→ CONSIGNA 1: ¿Cómo se traduce al inglés esta oración del texto sobre las reglas del idioma: "Y para que esto suceda es ineludiblemente necesario que estas reglas estén firmemente asentadas en el único lugar donde, insisto, existe realmente el lenguaje: en las mentes de quienes lo emplean."?
→ CONSIGNA 2: Según el texto sobre las reglas del idioma, ¿dónde existe realmente el lenguaje?
→ CONSIGNA 3: Extrae del texto sobre las reglas del idioma todo lo que va desde "El único medio" hasta "quienes lo emplean.".

→ TEXTO PROPORCIONADO:
:::::
El único medio de asegurar que las naturales innovaciones en los usos lingüísticos vayan en el sentido adecuado, es decir, aporten mayor capacidad de ideación y de expresión al idioma, es que se produzcan respetando las reglas que han presidido la creación de ese idioma, reglas que no son solo un requisito formal, más o menos omisible y del que solo se deben preocupar los eruditos, sino que, muy al contrario, constituyen la esencia misma, el alma, poniéndonos un poco cursis, de cualquier idioma. Y para que esto suceda es ineludiblemente necesario que estas reglas estén firmemente asentadas en el único lugar donde, insisto, existe realmente el lenguaje: en las mentes de quienes lo emplean.
:::::
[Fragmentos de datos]
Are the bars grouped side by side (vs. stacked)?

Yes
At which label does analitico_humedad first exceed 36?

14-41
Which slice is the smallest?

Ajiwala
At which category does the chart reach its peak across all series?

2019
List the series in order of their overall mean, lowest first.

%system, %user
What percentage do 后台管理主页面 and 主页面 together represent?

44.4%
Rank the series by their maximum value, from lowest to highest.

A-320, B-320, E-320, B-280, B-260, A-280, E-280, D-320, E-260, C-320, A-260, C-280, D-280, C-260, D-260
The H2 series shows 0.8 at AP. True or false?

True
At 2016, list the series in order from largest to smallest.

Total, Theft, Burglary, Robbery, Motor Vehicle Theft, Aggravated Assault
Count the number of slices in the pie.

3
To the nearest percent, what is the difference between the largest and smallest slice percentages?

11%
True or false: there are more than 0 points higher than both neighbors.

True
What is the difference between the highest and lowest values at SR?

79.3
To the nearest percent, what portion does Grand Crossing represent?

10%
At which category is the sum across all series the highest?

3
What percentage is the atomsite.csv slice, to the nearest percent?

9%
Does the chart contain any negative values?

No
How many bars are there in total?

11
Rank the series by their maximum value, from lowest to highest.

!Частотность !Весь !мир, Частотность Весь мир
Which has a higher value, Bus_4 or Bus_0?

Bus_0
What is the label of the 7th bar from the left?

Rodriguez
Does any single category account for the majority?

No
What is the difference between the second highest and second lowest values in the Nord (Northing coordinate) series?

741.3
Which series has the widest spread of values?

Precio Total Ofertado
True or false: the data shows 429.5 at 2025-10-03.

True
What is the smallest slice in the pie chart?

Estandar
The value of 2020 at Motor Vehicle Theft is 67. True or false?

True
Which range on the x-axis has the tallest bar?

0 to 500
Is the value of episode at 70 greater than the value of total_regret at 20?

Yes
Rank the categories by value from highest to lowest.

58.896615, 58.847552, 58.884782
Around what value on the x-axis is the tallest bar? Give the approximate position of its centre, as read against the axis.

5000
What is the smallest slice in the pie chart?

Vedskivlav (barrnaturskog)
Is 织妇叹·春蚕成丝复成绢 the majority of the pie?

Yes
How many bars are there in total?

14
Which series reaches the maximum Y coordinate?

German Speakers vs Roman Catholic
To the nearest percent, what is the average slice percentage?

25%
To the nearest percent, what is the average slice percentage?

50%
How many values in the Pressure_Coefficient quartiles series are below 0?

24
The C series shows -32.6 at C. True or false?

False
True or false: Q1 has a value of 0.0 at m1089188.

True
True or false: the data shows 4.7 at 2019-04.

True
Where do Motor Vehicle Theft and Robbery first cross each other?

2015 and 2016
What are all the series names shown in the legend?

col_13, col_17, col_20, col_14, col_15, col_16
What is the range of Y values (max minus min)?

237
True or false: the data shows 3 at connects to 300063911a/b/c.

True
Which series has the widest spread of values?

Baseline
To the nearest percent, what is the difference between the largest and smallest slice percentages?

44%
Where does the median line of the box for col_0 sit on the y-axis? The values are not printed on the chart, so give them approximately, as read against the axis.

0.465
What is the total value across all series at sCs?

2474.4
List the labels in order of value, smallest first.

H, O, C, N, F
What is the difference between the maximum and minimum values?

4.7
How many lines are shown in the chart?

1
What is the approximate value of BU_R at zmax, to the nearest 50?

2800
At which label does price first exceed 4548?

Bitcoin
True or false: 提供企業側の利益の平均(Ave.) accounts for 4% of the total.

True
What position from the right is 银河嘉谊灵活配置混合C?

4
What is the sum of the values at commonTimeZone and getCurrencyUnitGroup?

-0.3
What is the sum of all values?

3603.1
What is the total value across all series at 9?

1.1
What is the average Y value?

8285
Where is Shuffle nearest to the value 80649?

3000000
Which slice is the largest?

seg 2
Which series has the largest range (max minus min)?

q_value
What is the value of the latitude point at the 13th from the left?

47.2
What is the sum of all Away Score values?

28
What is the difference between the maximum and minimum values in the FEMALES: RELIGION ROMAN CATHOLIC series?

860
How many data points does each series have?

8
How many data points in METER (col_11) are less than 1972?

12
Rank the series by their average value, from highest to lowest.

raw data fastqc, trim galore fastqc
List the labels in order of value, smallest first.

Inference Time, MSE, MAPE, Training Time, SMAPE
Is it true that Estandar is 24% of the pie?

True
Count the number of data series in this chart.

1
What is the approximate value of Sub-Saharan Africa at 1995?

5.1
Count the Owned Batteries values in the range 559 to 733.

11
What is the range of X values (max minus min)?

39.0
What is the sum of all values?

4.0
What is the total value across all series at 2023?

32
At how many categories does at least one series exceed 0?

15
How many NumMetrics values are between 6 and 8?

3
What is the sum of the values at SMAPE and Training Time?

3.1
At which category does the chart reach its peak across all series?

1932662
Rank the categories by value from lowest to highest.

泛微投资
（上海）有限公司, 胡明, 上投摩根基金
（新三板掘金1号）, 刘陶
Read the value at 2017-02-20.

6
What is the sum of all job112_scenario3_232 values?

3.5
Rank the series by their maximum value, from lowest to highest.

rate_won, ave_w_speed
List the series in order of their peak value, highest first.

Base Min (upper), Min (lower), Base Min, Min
:::::
→ RESPUESTA FINAL 1: And for this to happen, it is absolutely necessary that these rules be firmly established in the only place where, I insist, language truly exists: in the minds of those who use it.

→ RESPUESTA FINAL 2: En las mentes de quienes lo emplean.

→ RESPUESTA FINAL 3:
El único medio de asegurar que las naturales innovaciones en los usos lingüísticos vayan en el sentido adecuado, es decir, aporten mayor capacidad de ideación y de expresión al idioma, es que se produzcan respetando las reglas que han presidido la creación de ese idioma, reglas que no son solo un requisito formal, más o menos omisible y del que solo se deben preocupar los eruditos, sino que, muy al contrario, constituyen la esencia misma, el alma, poniéndonos un poco cursis, de cualquier idioma. Y para que esto suceda es ineludiblemente necesario que estas reglas estén firmemente asentadas en el único lugar donde, insisto, existe realmente el lenguaje: en las mentes de quienes lo emplean.